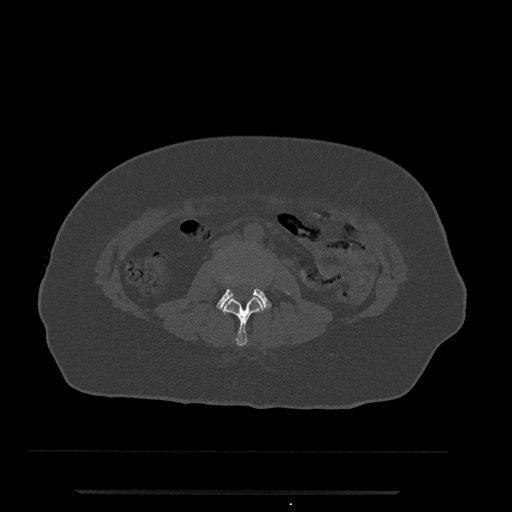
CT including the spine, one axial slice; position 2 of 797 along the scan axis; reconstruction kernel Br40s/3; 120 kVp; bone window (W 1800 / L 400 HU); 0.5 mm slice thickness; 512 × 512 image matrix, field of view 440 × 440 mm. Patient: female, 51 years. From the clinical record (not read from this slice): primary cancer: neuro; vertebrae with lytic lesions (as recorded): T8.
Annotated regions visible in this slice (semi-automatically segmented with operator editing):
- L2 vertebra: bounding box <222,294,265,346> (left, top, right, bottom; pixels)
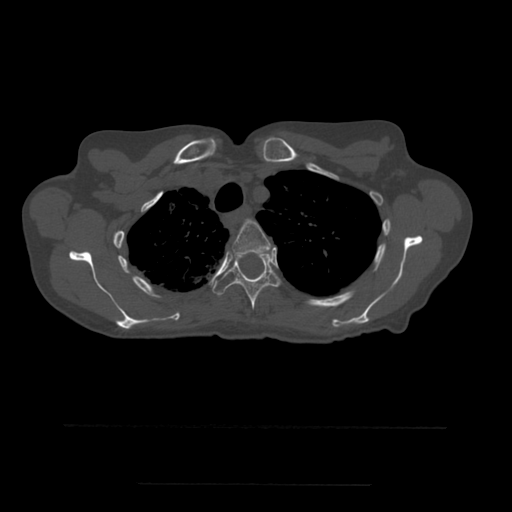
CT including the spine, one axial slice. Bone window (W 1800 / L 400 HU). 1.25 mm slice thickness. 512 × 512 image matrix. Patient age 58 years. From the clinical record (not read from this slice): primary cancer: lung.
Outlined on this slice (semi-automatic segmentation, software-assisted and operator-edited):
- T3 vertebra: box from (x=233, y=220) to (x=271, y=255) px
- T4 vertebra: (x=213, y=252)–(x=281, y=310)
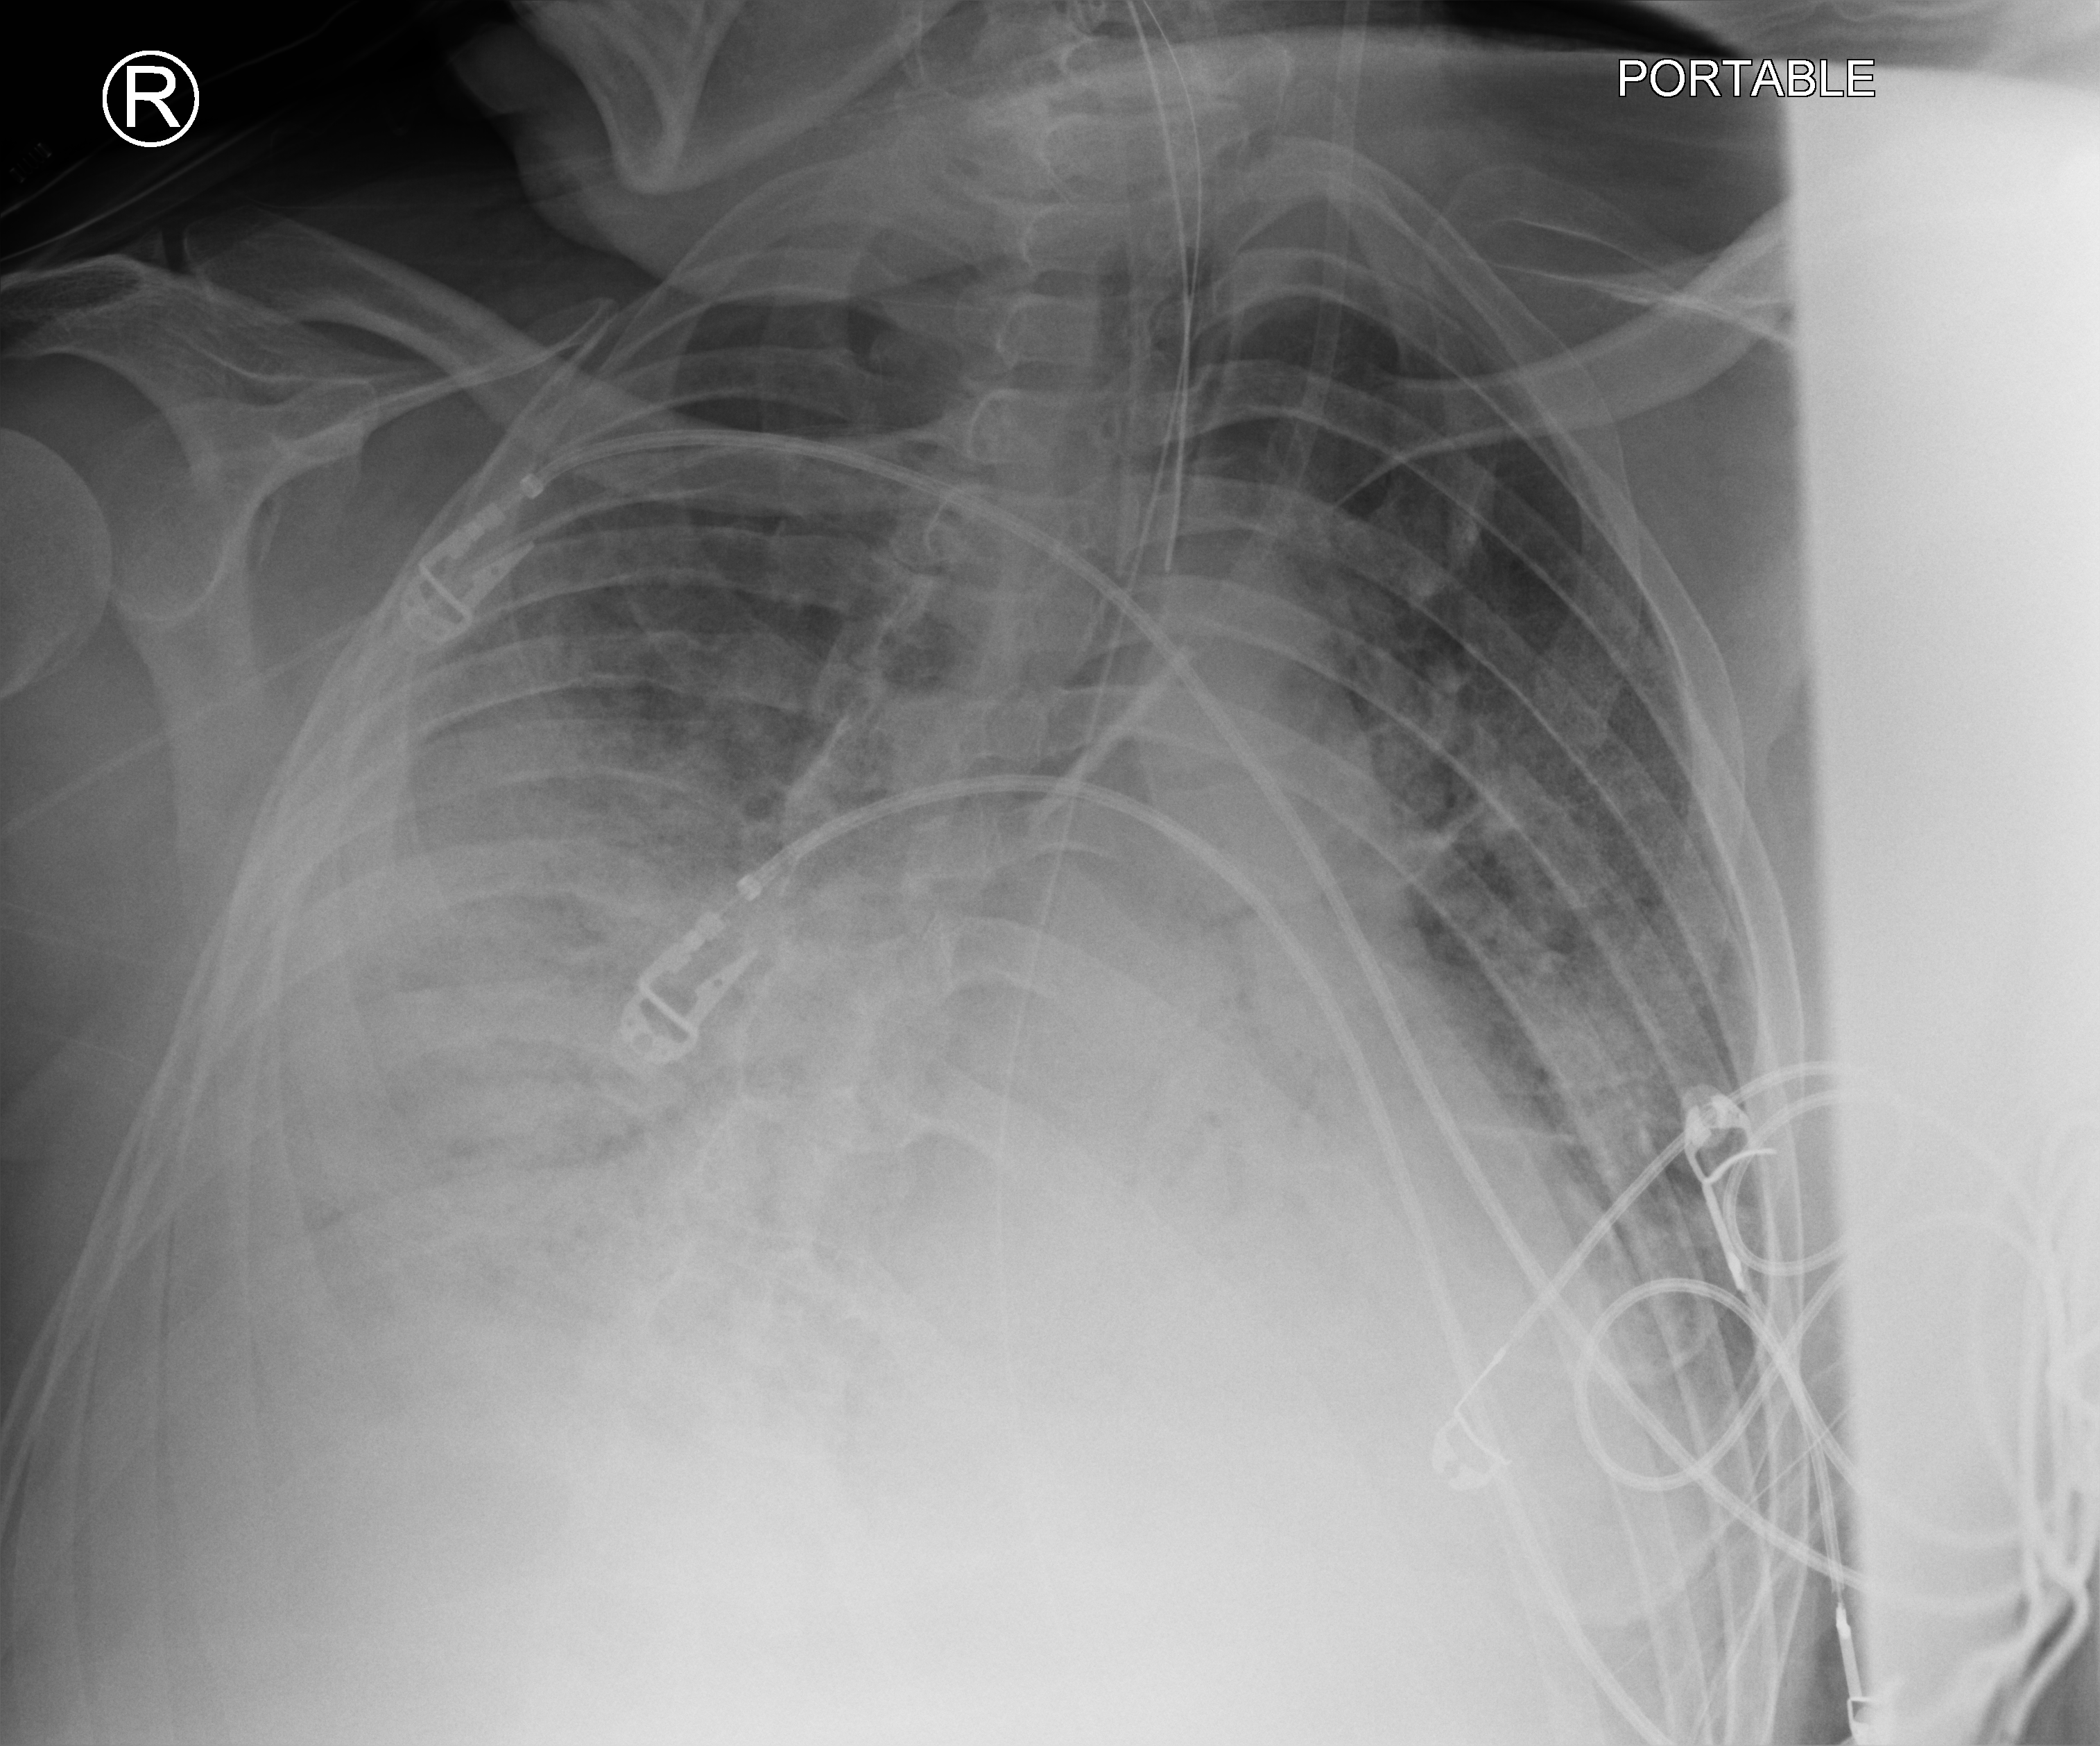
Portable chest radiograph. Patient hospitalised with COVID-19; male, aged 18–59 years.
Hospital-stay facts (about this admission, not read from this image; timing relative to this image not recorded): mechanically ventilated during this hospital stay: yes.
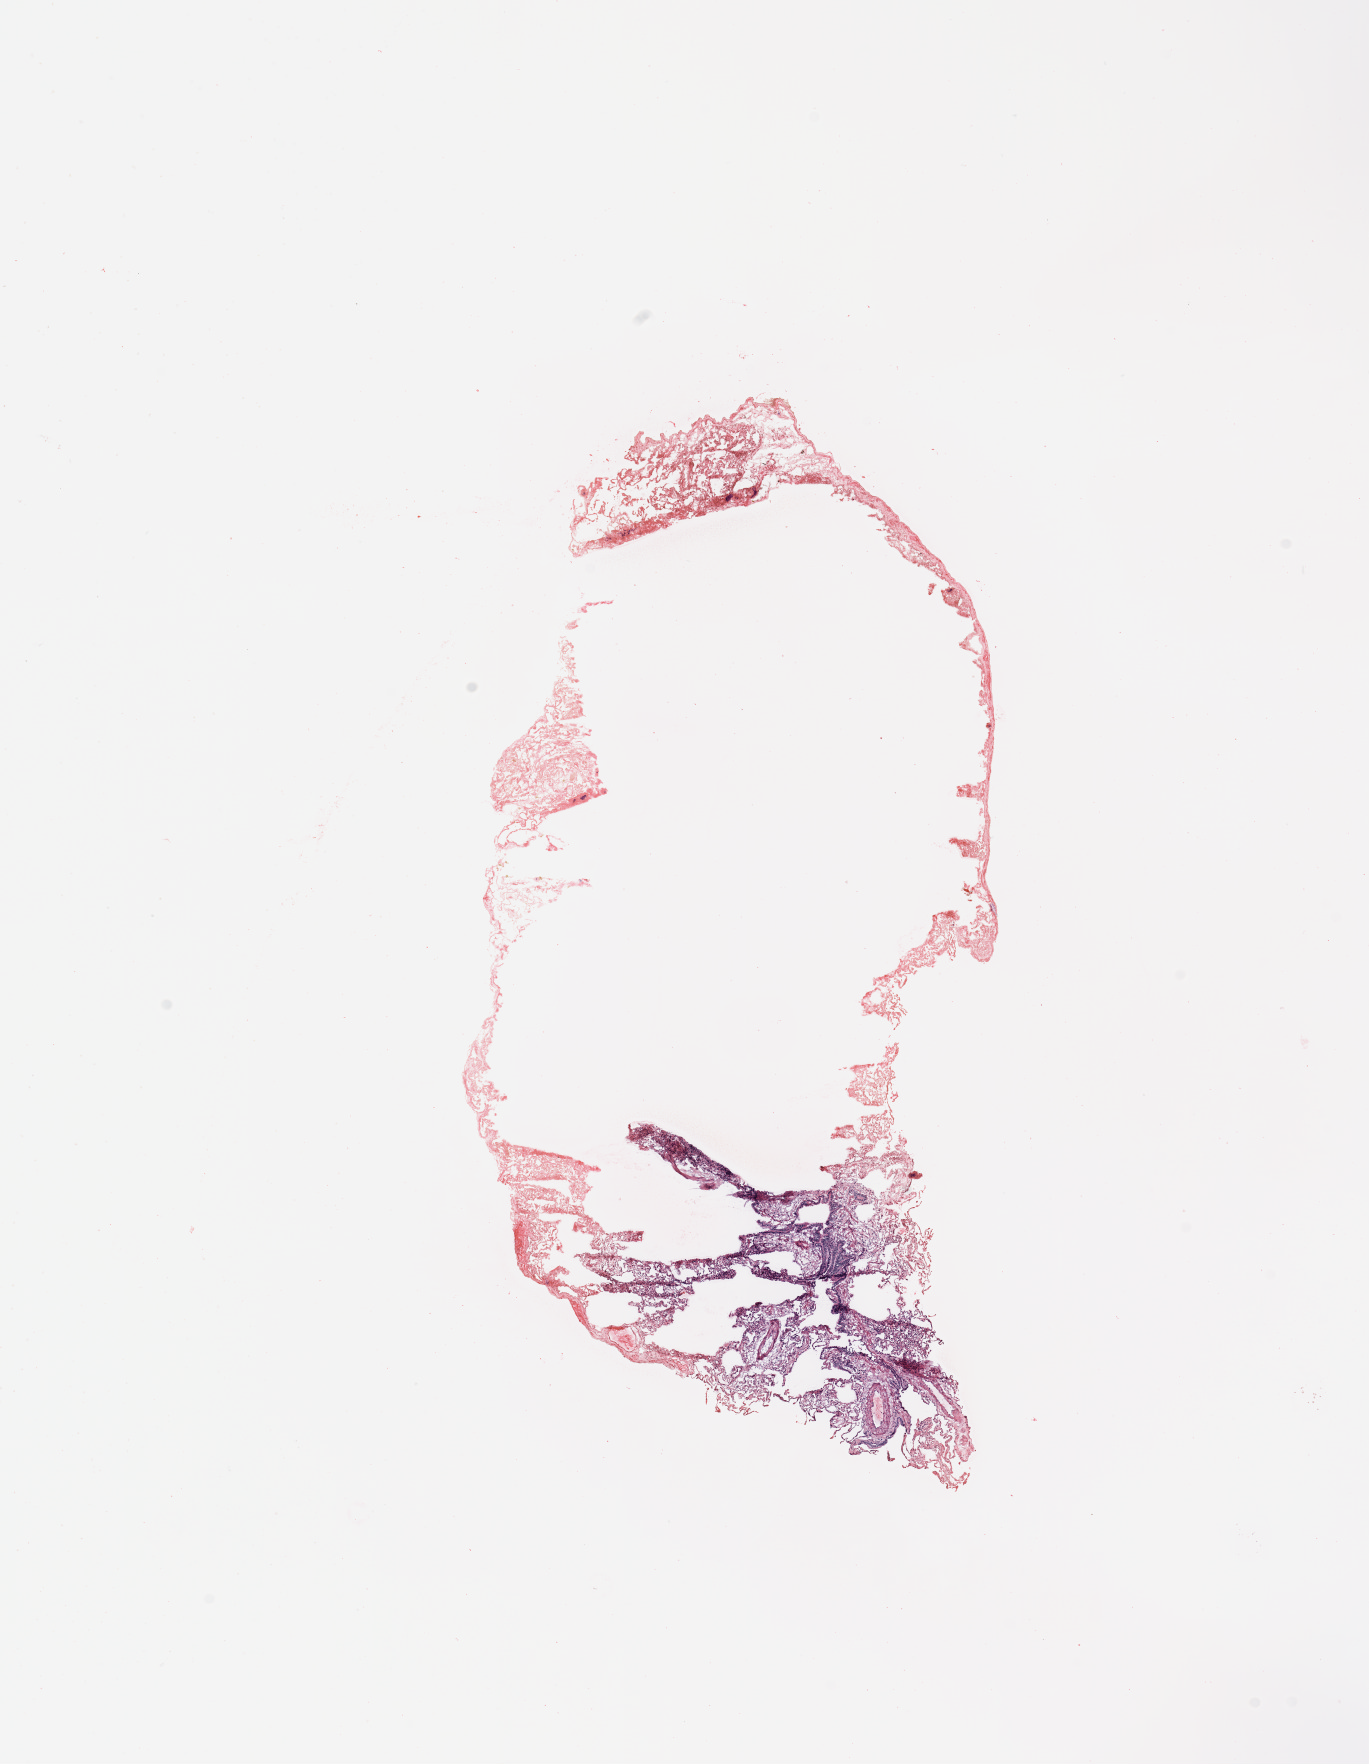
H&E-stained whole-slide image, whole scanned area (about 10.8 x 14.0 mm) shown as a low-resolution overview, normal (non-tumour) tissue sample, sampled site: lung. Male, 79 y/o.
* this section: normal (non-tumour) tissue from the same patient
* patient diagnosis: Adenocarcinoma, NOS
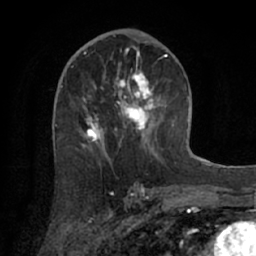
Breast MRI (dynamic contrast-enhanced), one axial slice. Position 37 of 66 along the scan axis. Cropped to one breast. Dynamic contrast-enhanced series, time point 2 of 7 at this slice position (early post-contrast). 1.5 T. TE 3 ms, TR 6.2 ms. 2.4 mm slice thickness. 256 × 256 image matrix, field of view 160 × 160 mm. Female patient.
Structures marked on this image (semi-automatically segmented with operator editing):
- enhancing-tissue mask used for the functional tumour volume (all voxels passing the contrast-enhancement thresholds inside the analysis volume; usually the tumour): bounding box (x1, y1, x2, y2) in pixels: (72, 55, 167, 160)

• Work instruction
Output the whole listing again, exactly, without its pictures.

• Exercise result
CT including the spine, one axial slice; position 2 of 797 along the scan axis; reconstruction kernel Br40s/3; 120 kVp; bone window (W 1800 / L 400 HU); 0.5 mm slice thickness; 512 × 512 image matrix, field of view 440 × 440 mm. Patient: female, 51 years. From the clinical record (not read from this slice): primary cancer: neuro; vertebrae with lytic lesions (as recorded): T8.
Annotated regions visible in this slice (semi-automatically segmented with operator editing):
- L2 vertebra: bounding box <222,294,265,346> (left, top, right, bottom; pixels)
CT including the spine, one axial slice. Bone window (W 1800 / L 400 HU). 1.25 mm slice thickness. 512 × 512 image matrix. Patient age 58 years. From the clinical record (not read from this slice): primary cancer: lung.
Outlined on this slice (semi-automatic segmentation, software-assisted and operator-edited):
- T3 vertebra: box from (x=233, y=220) to (x=271, y=255) px
- T4 vertebra: (x=213, y=252)–(x=281, y=310)
Portable chest radiograph. Patient hospitalised with COVID-19; male, aged 18–59 years.
Hospital-stay facts (about this admission, not read from this image; timing relative to this image not recorded): mechanically ventilated during this hospital stay: yes.
H&E-stained whole-slide image, whole scanned area (about 10.8 x 14.0 mm) shown as a low-resolution overview, normal (non-tumour) tissue sample, sampled site: lung. Male, 79 y/o.
* this section: normal (non-tumour) tissue from the same patient
* patient diagnosis: Adenocarcinoma, NOS
Breast MRI (dynamic contrast-enhanced), one axial slice. Position 37 of 66 along the scan axis. Cropped to one breast. Dynamic contrast-enhanced series, time point 2 of 7 at this slice position (early post-contrast). 1.5 T. TE 3 ms, TR 6.2 ms. 2.4 mm slice thickness. 256 × 256 image matrix, field of view 160 × 160 mm. Female patient.
Structures marked on this image (semi-automatically segmented with operator editing):
- enhancing-tissue mask used for the functional tumour volume (all voxels passing the contrast-enhancement thresholds inside the analysis volume; usually the tumour): bounding box (x1, y1, x2, y2) in pixels: (72, 55, 167, 160)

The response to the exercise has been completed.